"Hello Seven." Everyone would say at the start of the meeting.
It was almost embarrassing, the Aetherics has set up a sort of support group, a sort of Terrorists Anonymous for all the people they had decided to 'help'. To pay off our debts we'd done things, terrible, horrible things and while we could claim they'd been done under duress when judgement came, we'd all me lying if we said we hadn't just thought of those things as tools of the trade.
The things we did took something away from us, something that couldn't be replaced and for me, a man with almost nothing to begin with, the loss was even more profound.
The group, I half suspected, was a rouse. In fact, after months of clandestine targets of no apparent importance or merit, the lack of information - 'for our own safety' - and no reports of whether or not we had even brought any benefit to the Aetheric's cause, whatever that may be I had begun to suspect that the entire thing was an experiment and we were just rats running around a maze.
Maybe I'm just paranoid, but what I've learned about this world I woke up in so far is that there is always someone out to take advantage of you.
No the group never met in person, in that sense it was entirely anonymous. Much like myself, it seemed all the members had been fitted with an Aetheric tranducer. The AT was device that allowed direct transmission of data into and out of the Aether, it was kind of like a telephone. Except this telephone was organic and they put it inside your head. The group would convene every Thursday in the Aether. None of us could contact each other directly, put we could all tune in to a special conference frequency set up for us, in fact we had too. Dealing with our issues was mandatory it seemed.
I couldn't complain though, having an AT brought with it a new set of freedoms I had given up on. I'd already given up on ever leaving the Aetherics. I figured that even if I ever paid them off, I'd still have nowhere to go and only a memory of atrocities I'd committed in their name to take with me. But the AT gave me access to a new world, the Aethernet.

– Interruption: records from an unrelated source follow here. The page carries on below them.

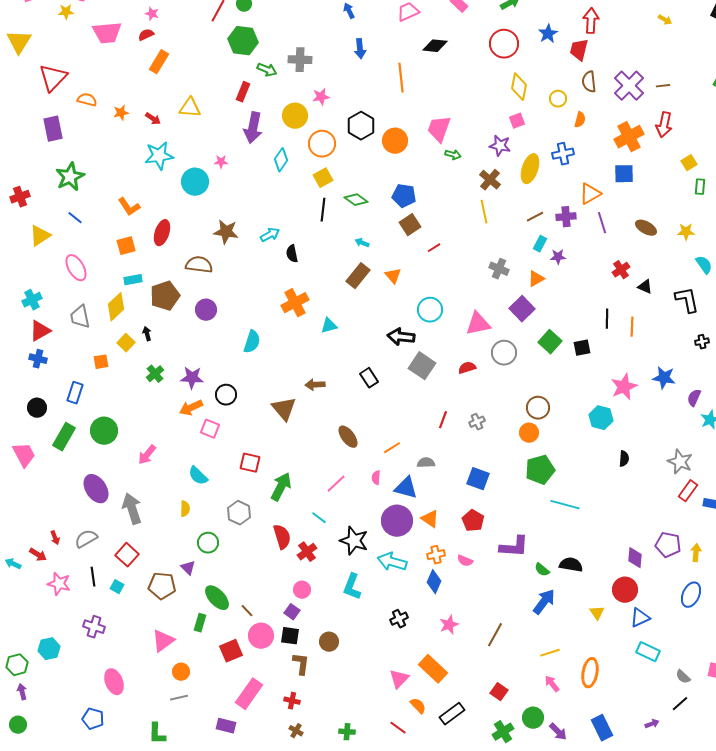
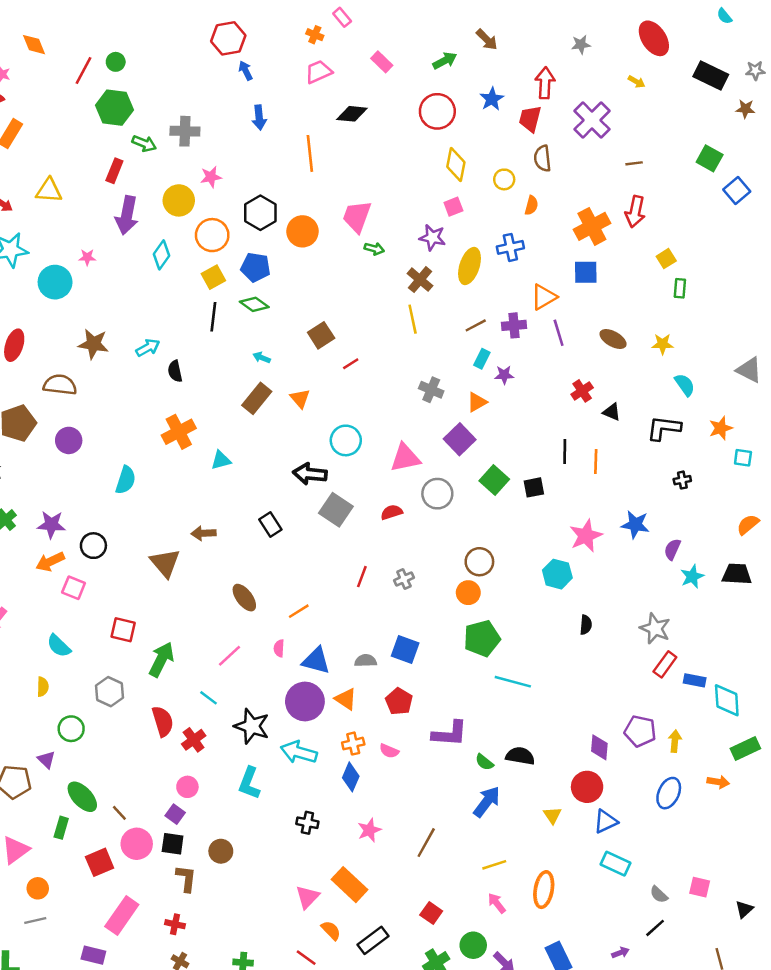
purple cross: (629, 86) -> (592, 120), moved
blue pentagon: (404, 196) -> (255, 267), moved
black L-shape: (687, 300) -> (664, 428), turned -72
gray semicircle: (426, 463) -> (366, 661), moved
black cross: (399, 619) -> (307, 823), turned 36

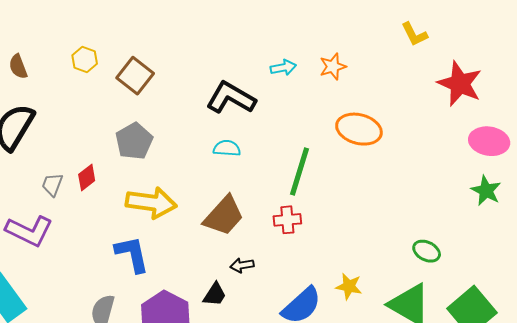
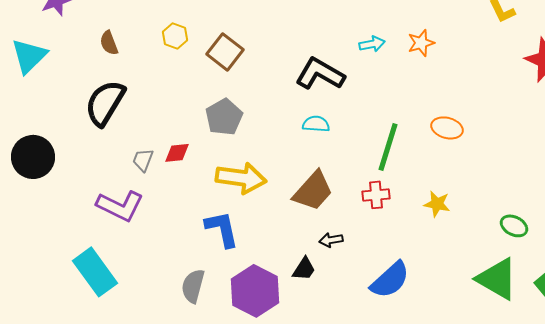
orange ellipse: (359, 129) -> (447, 128), moved, size x0.7
red diamond: (87, 177) -> (177, 153), turned 32
yellow star: (349, 286) -> (437, 204), moved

On the Aethernet, information was free, and when I wasn't butchering families in their sleep or releasing toxic gas into primary schools I found release there. There I learnt about the Aether, the seemingly limitless plane of energy where time and distance had no meaning. The ATs swapped information in and out of the Aether, giving instantaneous communications between ATs. Anything sent into the Aether could be stored there indefinitely until it was retrieved, it was like a giant archive and the Aethernet was simply a thin film of technology cast across it to give us some kind of indexing system.
At least, thats what all the easily accessible sources had to say about the matter. I noticed several omissions to glaring to be anything but deliberate censoring. They all had to do with The Fracturing. That was all I had managed to learn with any certainty so far.
The seven on my hand still throbbed and ached. The ink had long gone, washed away along with blood on my hands after my first few missions. The seven remained though, in spirit if nothing else. I could still feel the shape of it throbbing beneath my skin. I'd begun to hear voices, which with a AT wasn't entirely unusual, but these voices didn't seem to come from the AT. The number spoke to me and it was my mother.
I didn't know how I knew, but I knew. For the first time since waking up I felt loved, wanted and I felt I had a purpose. Mother told me that I would soon learn the identities of the others in my support group, she had been working on finding them out while I was in conference with them. Mother told me I must keep going to the meetings and then soon, she would give me a sign and I would do a job for her and I could go home to be held by her loving arms.